Stored data entries
:::

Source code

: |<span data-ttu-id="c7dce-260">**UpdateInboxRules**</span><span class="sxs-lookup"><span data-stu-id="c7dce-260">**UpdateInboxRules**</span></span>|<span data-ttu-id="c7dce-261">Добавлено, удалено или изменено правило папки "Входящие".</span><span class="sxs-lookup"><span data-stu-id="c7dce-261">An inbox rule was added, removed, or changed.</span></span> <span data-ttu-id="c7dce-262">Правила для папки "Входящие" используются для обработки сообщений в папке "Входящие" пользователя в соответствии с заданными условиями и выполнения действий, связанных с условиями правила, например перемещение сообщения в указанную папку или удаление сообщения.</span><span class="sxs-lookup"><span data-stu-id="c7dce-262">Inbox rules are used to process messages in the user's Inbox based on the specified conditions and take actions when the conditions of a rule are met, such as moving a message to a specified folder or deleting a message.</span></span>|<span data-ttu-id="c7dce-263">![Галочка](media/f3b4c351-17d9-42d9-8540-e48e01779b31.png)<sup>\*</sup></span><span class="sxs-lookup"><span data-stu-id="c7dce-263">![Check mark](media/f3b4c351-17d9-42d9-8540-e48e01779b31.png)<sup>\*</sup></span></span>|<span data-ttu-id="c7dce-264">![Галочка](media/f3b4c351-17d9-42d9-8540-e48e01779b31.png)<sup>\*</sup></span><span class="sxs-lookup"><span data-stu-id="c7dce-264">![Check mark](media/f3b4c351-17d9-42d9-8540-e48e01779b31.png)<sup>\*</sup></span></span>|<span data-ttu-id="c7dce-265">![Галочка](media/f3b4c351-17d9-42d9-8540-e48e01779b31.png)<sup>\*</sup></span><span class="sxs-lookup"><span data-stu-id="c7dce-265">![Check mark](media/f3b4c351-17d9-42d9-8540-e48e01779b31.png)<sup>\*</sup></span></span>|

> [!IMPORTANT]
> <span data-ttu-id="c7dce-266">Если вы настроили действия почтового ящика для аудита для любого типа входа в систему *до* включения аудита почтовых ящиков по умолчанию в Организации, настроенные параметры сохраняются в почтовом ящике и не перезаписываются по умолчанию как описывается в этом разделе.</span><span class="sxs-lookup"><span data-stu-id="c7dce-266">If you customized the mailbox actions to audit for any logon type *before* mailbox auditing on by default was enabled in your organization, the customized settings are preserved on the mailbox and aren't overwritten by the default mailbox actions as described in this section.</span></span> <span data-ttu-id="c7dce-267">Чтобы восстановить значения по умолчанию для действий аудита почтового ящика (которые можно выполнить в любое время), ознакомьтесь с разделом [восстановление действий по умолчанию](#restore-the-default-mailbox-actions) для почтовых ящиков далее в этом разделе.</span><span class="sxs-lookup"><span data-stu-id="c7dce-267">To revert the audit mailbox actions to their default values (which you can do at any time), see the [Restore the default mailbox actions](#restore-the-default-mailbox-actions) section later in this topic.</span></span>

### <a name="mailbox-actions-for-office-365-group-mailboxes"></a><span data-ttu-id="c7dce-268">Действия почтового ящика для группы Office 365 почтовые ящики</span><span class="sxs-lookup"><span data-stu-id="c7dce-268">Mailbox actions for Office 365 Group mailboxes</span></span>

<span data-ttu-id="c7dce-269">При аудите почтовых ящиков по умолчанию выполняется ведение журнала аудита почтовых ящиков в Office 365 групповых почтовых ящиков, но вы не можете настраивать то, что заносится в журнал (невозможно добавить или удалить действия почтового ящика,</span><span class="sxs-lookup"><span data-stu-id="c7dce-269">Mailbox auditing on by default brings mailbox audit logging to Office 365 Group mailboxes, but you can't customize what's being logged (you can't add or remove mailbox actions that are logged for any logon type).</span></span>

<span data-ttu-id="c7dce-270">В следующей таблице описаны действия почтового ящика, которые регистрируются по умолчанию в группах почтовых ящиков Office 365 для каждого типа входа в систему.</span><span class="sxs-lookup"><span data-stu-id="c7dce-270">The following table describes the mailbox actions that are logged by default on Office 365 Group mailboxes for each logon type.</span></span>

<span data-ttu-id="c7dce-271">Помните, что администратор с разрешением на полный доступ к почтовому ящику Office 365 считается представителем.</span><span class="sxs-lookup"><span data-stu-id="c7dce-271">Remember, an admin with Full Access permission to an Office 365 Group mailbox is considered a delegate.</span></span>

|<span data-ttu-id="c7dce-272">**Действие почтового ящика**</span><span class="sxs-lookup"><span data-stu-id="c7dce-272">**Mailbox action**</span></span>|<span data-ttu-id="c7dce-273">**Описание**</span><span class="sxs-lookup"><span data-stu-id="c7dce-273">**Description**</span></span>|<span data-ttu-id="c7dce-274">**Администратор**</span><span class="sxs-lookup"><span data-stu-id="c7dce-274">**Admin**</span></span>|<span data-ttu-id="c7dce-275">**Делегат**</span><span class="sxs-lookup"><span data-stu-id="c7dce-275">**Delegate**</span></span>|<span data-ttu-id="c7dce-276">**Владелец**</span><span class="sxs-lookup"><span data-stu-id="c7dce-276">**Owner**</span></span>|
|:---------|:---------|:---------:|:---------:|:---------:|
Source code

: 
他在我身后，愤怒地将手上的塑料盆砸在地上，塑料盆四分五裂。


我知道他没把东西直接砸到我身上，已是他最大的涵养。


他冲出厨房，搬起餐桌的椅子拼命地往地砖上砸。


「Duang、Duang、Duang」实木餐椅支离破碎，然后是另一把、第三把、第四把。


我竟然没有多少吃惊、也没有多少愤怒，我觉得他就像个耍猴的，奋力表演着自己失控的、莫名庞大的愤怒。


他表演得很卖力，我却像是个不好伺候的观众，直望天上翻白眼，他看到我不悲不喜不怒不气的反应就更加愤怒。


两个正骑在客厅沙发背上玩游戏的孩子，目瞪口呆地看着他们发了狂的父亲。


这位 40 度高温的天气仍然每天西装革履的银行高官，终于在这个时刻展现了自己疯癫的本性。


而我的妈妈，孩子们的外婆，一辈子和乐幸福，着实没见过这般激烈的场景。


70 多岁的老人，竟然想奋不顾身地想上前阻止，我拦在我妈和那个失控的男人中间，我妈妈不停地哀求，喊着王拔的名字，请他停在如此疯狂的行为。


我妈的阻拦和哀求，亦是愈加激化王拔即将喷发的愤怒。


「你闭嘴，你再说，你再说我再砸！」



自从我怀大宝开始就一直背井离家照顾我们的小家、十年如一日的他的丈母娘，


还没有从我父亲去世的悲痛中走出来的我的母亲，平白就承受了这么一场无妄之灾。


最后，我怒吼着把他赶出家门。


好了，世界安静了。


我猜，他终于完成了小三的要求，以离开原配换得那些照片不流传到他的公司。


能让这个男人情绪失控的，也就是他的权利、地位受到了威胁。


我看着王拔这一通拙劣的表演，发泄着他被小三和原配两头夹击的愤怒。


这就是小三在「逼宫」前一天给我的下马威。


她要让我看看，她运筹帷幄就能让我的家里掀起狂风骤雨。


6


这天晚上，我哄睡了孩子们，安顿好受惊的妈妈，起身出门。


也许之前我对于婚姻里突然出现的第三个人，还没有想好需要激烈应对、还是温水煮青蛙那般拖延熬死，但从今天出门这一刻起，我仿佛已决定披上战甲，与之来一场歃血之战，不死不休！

:::

- Exercise prompt
Can you write out every one of the lines above again, word for word and unchanged?

- Response to the task
Source code

: |<span data-ttu-id="c7dce-260">**UpdateInboxRules**</span><span class="sxs-lookup"><span data-stu-id="c7dce-260">**UpdateInboxRules**</span></span>|<span data-ttu-id="c7dce-261">Добавлено, удалено или изменено правило папки "Входящие".</span><span class="sxs-lookup"><span data-stu-id="c7dce-261">An inbox rule was added, removed, or changed.</span></span> <span data-ttu-id="c7dce-262">Правила для папки "Входящие" используются для обработки сообщений в папке "Входящие" пользователя в соответствии с заданными условиями и выполнения действий, связанных с условиями правила, например перемещение сообщения в указанную папку или удаление сообщения.</span><span class="sxs-lookup"><span data-stu-id="c7dce-262">Inbox rules are used to process messages in the user's Inbox based on the specified conditions and take actions when the conditions of a rule are met, such as moving a message to a specified folder or deleting a message.</span></span>|<span data-ttu-id="c7dce-263">![Галочка](media/f3b4c351-17d9-42d9-8540-e48e01779b31.png)<sup>\*</sup></span><span class="sxs-lookup"><span data-stu-id="c7dce-263">![Check mark](media/f3b4c351-17d9-42d9-8540-e48e01779b31.png)<sup>\*</sup></span></span>|<span data-ttu-id="c7dce-264">![Галочка](media/f3b4c351-17d9-42d9-8540-e48e01779b31.png)<sup>\*</sup></span><span class="sxs-lookup"><span data-stu-id="c7dce-264">![Check mark](media/f3b4c351-17d9-42d9-8540-e48e01779b31.png)<sup>\*</sup></span></span>|<span data-ttu-id="c7dce-265">![Галочка](media/f3b4c351-17d9-42d9-8540-e48e01779b31.png)<sup>\*</sup></span><span class="sxs-lookup"><span data-stu-id="c7dce-265">![Check mark](media/f3b4c351-17d9-42d9-8540-e48e01779b31.png)<sup>\*</sup></span></span>|

> [!IMPORTANT]
> <span data-ttu-id="c7dce-266">Если вы настроили действия почтового ящика для аудита для любого типа входа в систему *до* включения аудита почтовых ящиков по умолчанию в Организации, настроенные параметры сохраняются в почтовом ящике и не перезаписываются по умолчанию как описывается в этом разделе.</span><span class="sxs-lookup"><span data-stu-id="c7dce-266">If you customized the mailbox actions to audit for any logon type *before* mailbox auditing on by default was enabled in your organization, the customized settings are preserved on the mailbox and aren't overwritten by the default mailbox actions as described in this section.</span></span> <span data-ttu-id="c7dce-267">Чтобы восстановить значения по умолчанию для действий аудита почтового ящика (которые можно выполнить в любое время), ознакомьтесь с разделом [восстановление действий по умолчанию](#restore-the-default-mailbox-actions) для почтовых ящиков далее в этом разделе.</span><span class="sxs-lookup"><span data-stu-id="c7dce-267">To revert the audit mailbox actions to their default values (which you can do at any time), see the [Restore the default mailbox actions](#restore-the-default-mailbox-actions) section later in this topic.</span></span>

### <a name="mailbox-actions-for-office-365-group-mailboxes"></a><span data-ttu-id="c7dce-268">Действия почтового ящика для группы Office 365 почтовые ящики</span><span class="sxs-lookup"><span data-stu-id="c7dce-268">Mailbox actions for Office 365 Group mailboxes</span></span>

<span data-ttu-id="c7dce-269">При аудите почтовых ящиков по умолчанию выполняется ведение журнала аудита почтовых ящиков в Office 365 групповых почтовых ящиков, но вы не можете настраивать то, что заносится в журнал (невозможно добавить или удалить действия почтового ящика,</span><span class="sxs-lookup"><span data-stu-id="c7dce-269">Mailbox auditing on by default brings mailbox audit logging to Office 365 Group mailboxes, but you can't customize what's being logged (you can't add or remove mailbox actions that are logged for any logon type).</span></span>

<span data-ttu-id="c7dce-270">В следующей таблице описаны действия почтового ящика, которые регистрируются по умолчанию в группах почтовых ящиков Office 365 для каждого типа входа в систему.</span><span class="sxs-lookup"><span data-stu-id="c7dce-270">The following table describes the mailbox actions that are logged by default on Office 365 Group mailboxes for each logon type.</span></span>

<span data-ttu-id="c7dce-271">Помните, что администратор с разрешением на полный доступ к почтовому ящику Office 365 считается представителем.</span><span class="sxs-lookup"><span data-stu-id="c7dce-271">Remember, an admin with Full Access permission to an Office 365 Group mailbox is considered a delegate.</span></span>

|<span data-ttu-id="c7dce-272">**Действие почтового ящика**</span><span class="sxs-lookup"><span data-stu-id="c7dce-272">**Mailbox action**</span></span>|<span data-ttu-id="c7dce-273">**Описание**</span><span class="sxs-lookup"><span data-stu-id="c7dce-273">**Description**</span></span>|<span data-ttu-id="c7dce-274">**Администратор**</span><span class="sxs-lookup"><span data-stu-id="c7dce-274">**Admin**</span></span>|<span data-ttu-id="c7dce-275">**Делегат**</span><span class="sxs-lookup"><span data-stu-id="c7dce-275">**Delegate**</span></span>|<span data-ttu-id="c7dce-276">**Владелец**</span><span class="sxs-lookup"><span data-stu-id="c7dce-276">**Owner**</span></span>|
|:---------|:---------|:---------:|:---------:|:---------:|
Source code

: 
他在我身后，愤怒地将手上的塑料盆砸在地上，塑料盆四分五裂。


我知道他没把东西直接砸到我身上，已是他最大的涵养。


他冲出厨房，搬起餐桌的椅子拼命地往地砖上砸。


「Duang、Duang、Duang」实木餐椅支离破碎，然后是另一把、第三把、第四把。


我竟然没有多少吃惊、也没有多少愤怒，我觉得他就像个耍猴的，奋力表演着自己失控的、莫名庞大的愤怒。


他表演得很卖力，我却像是个不好伺候的观众，直望天上翻白眼，他看到我不悲不喜不怒不气的反应就更加愤怒。


两个正骑在客厅沙发背上玩游戏的孩子，目瞪口呆地看着他们发了狂的父亲。


这位 40 度高温的天气仍然每天西装革履的银行高官，终于在这个时刻展现了自己疯癫的本性。


而我的妈妈，孩子们的外婆，一辈子和乐幸福，着实没见过这般激烈的场景。


70 多岁的老人，竟然想奋不顾身地想上前阻止，我拦在我妈和那个失控的男人中间，我妈妈不停地哀求，喊着王拔的名字，请他停在如此疯狂的行为。


我妈的阻拦和哀求，亦是愈加激化王拔即将喷发的愤怒。


「你闭嘴，你再说，你再说我再砸！」



自从我怀大宝开始就一直背井离家照顾我们的小家、十年如一日的他的丈母娘，


还没有从我父亲去世的悲痛中走出来的我的母亲，平白就承受了这么一场无妄之灾。


最后，我怒吼着把他赶出家门。


好了，世界安静了。


我猜，他终于完成了小三的要求，以离开原配换得那些照片不流传到他的公司。


能让这个男人情绪失控的，也就是他的权利、地位受到了威胁。


我看着王拔这一通拙劣的表演，发泄着他被小三和原配两头夹击的愤怒。


这就是小三在「逼宫」前一天给我的下马威。


她要让我看看，她运筹帷幄就能让我的家里掀起狂风骤雨。


6


这天晚上，我哄睡了孩子们，安顿好受惊的妈妈，起身出门。


也许之前我对于婚姻里突然出现的第三个人，还没有想好需要激烈应对、还是温水煮青蛙那般拖延熬死，但从今天出门这一刻起，我仿佛已决定披上战甲，与之来一场歃血之战，不死不休！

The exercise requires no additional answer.